冨樫義博の『HUNTER×HUNTER』は読んだことがなかったが、huluで見ていたらドラゴンボール的な強さ(念能力のバリエーション)のインフレの乗りにはまって、キメラアント篇の終盤の途中まで早送りしながら見てしまった。
『キメラアント』というのは、人間を食糧として捕食する巨大な昆虫の怪物なのだが、蟻からありとあらゆる種の動物や節足動物へと突然変異を繰り返していき、一匹の女王蟻(唯一の生殖能力を持つ)を頂点とする『巨大な軍事国家NGL』を建設する。
昆虫は遺伝子のプログラムに沿って本能的に行動するだけであり、その行動原理は『全個体の母である女王蟻への絶対的忠誠』と『NGLの領土拡大・食糧となる人間の捕獲』のみで徹底しており、人間のいかなる情緒・倫理をも超越した残酷さ(利己主義)を示す。

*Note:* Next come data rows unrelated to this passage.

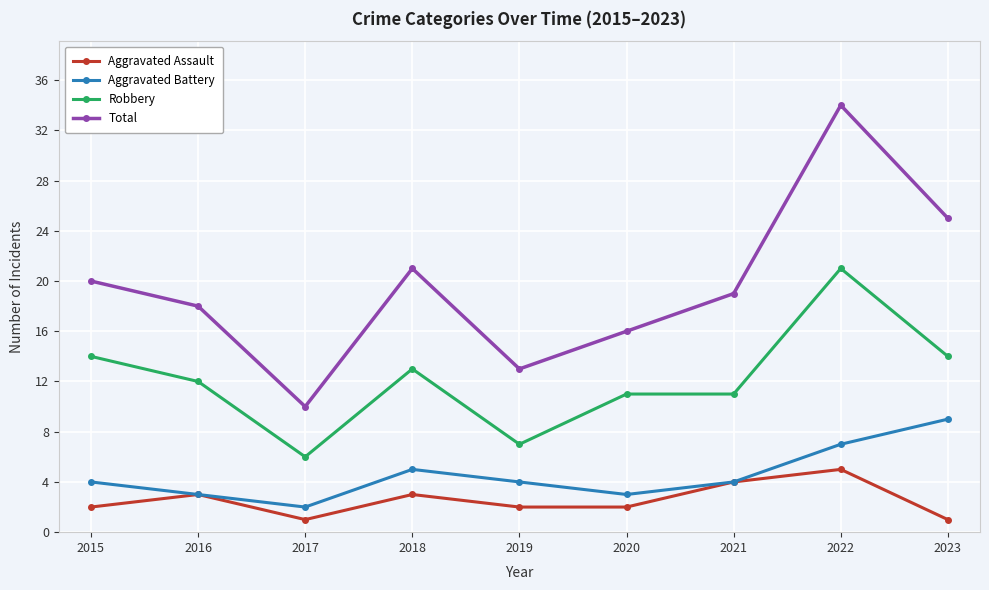

At which category does Robbery reach its first local peak?

2018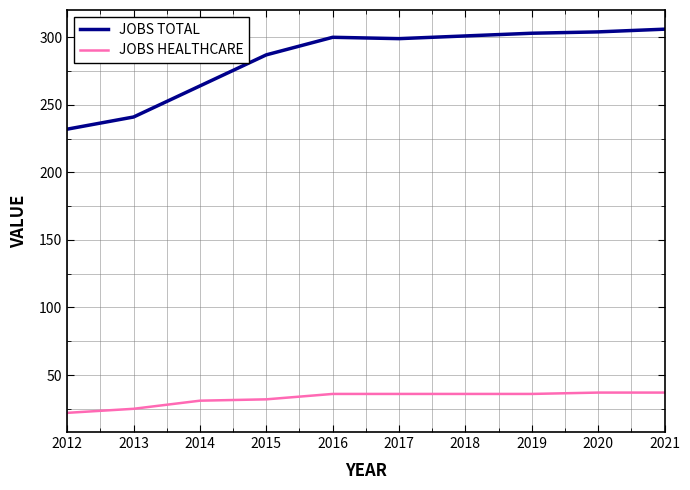

What is the difference between the JOBS HEALTHCARE values at 2016 and 2012?

14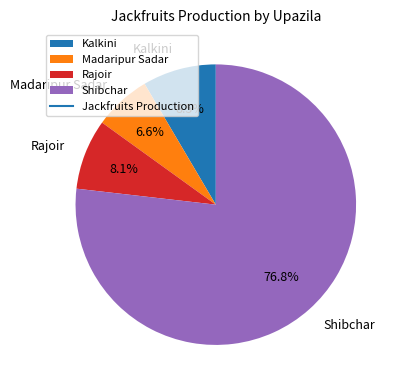

What is the largest slice in the pie chart?

Shibchar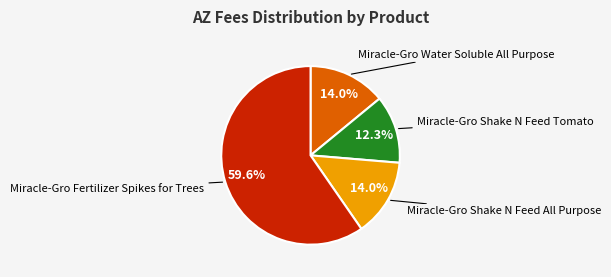

Is there any slice that represents more than half of the pie?

Yes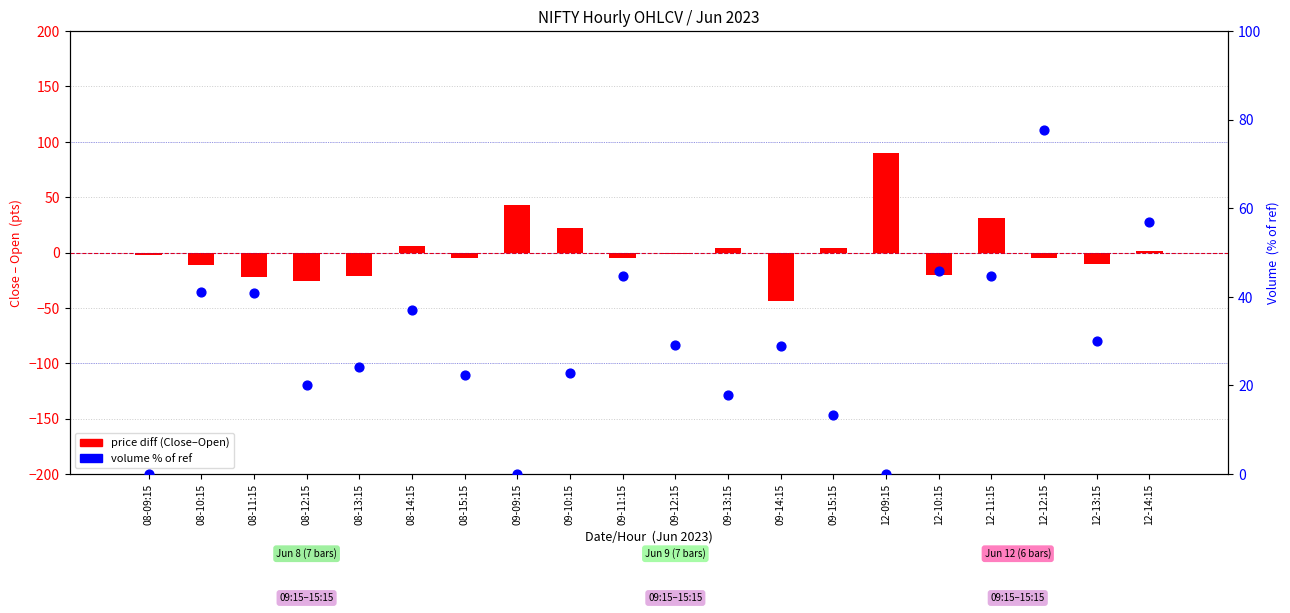

Which series has the largest total across all categories?

volume % of ref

自らよりも劣った他種の個体を食糧として管理するというのは、人間の他種(牛・肉・鶏)に対する扱いのアレゴリー(類比)として皮肉が効いているが、自然の摂理に従うのみのキメラアントにとって『知能の高さ・感情の有無』は生命の価値とは何ら相関していない。
女王蟻は次世代の王となるべき強力無比な個体を身ごもっている。『王』を出産するための膨大なエネルギーを人肉団子から得ているが、女王蟻は我が子である王を愛する感情は持っており、王を補佐する側近となる『特殊な三個体の親衛隊』を生み出している。

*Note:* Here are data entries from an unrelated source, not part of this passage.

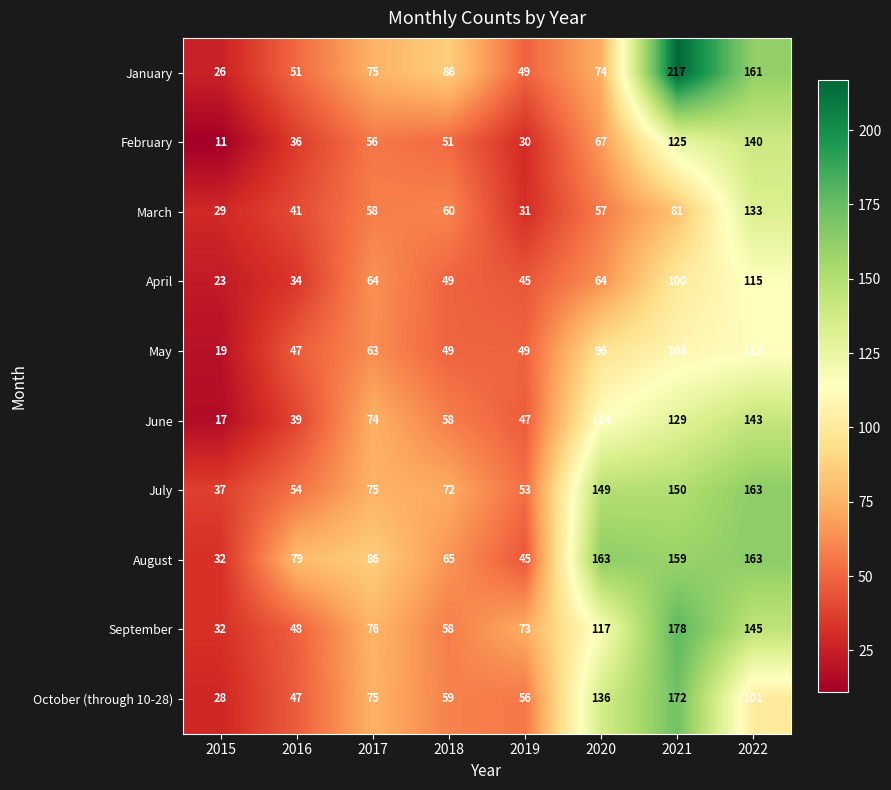

Which category has the highest value across all series?

2021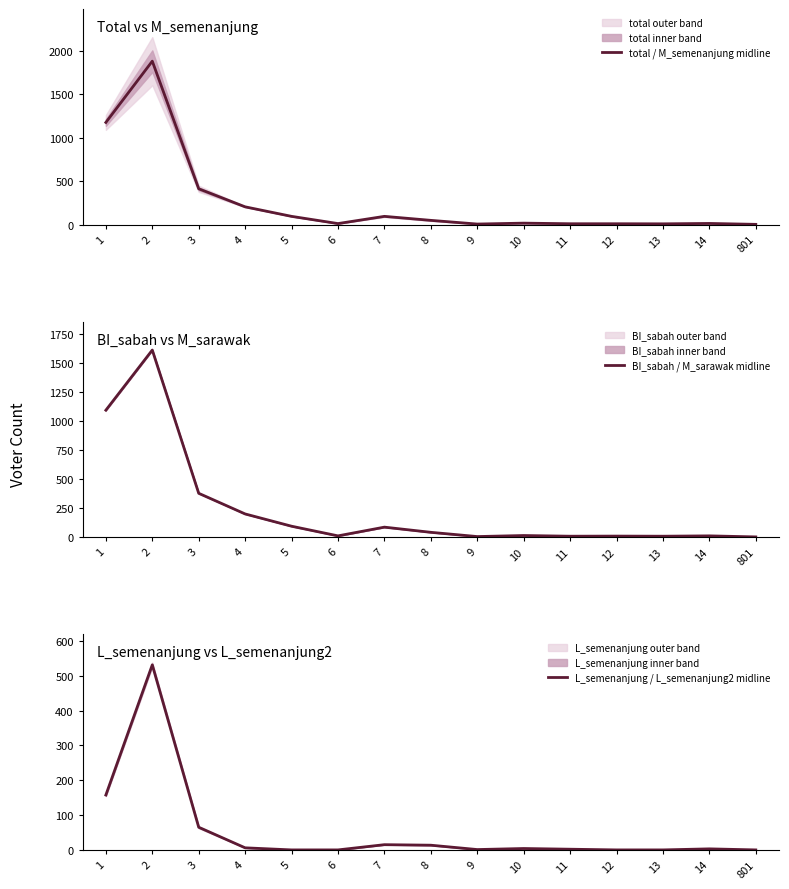

Between 3 and 8, which is larger?

3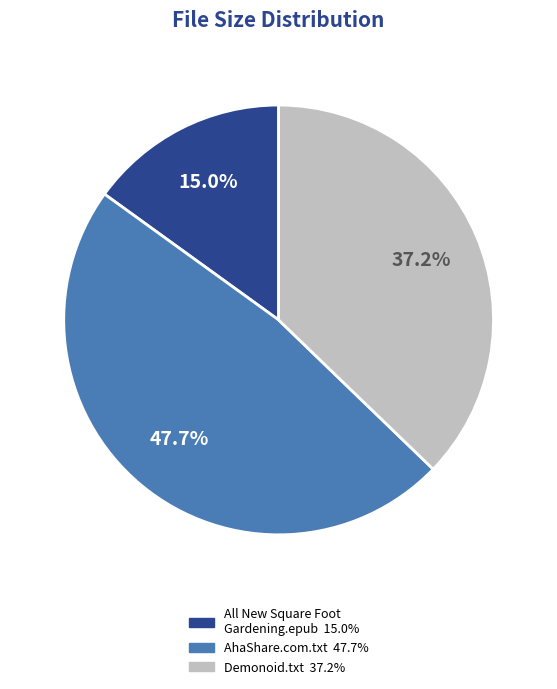

Does any single category account for the majority?

No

猫型のネフェルピトー、蝶型のシャウアプフ、魔獣型のモントゥトゥユピーの三個体の親衛隊は、驚異的な念能力と特殊な攻撃形態を持ったキメラアントであり、人間の討伐軍であるゴンやキルア、モラウ、ナックル、シュートらと対決することになる。だが、母胎から生まれでた残忍な王は、母親である女王蟻をもはや用済みであるとして瀕死の重傷を負わせ切り捨てる。

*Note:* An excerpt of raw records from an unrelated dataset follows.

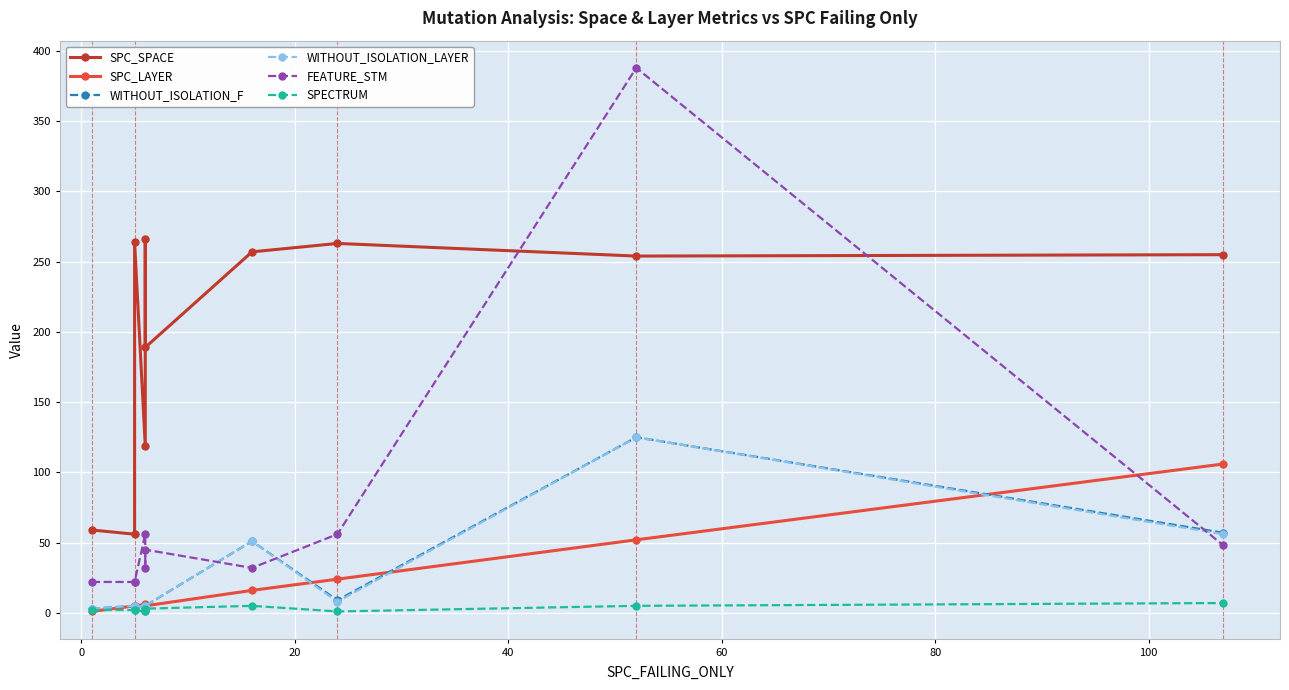

Reading left to right, what are all the values shown in this chart?

SPC_SPACE: 59	56	264	119	266	189	257	263	254	255
SPC_LAYER: 1	5	5	6	5	5	16	24	52	106
WITHOUT_ISOLATION_F: 3	5	4	5	4	5	51	9	125	57
WITHOUT_ISOLATION_LAYER: 3	5	4	5	4	5	51	8	125	56
FEATURE_STM: 22	22	22	56	32	45	32	56	388	48
SPECTRUM: 2	2	2	1	1	3	5	1	5	7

キメラアント篇の面白さは、人間を食糧として狩猟捕獲している冷酷無比なキメラアントの王とその親衛隊が次第に『人間的な感情』に目覚めていく所にある。『王』は驚嘆すべき学習能力の持ち主であり、『戦闘能力以外のありとあらゆる分野』で人間の一流のプロや王者、専門家を打ち負かしては殺戮を繰り返し、自分自身よりも優れた個体がこの世界に存在しないことを立証しようとする。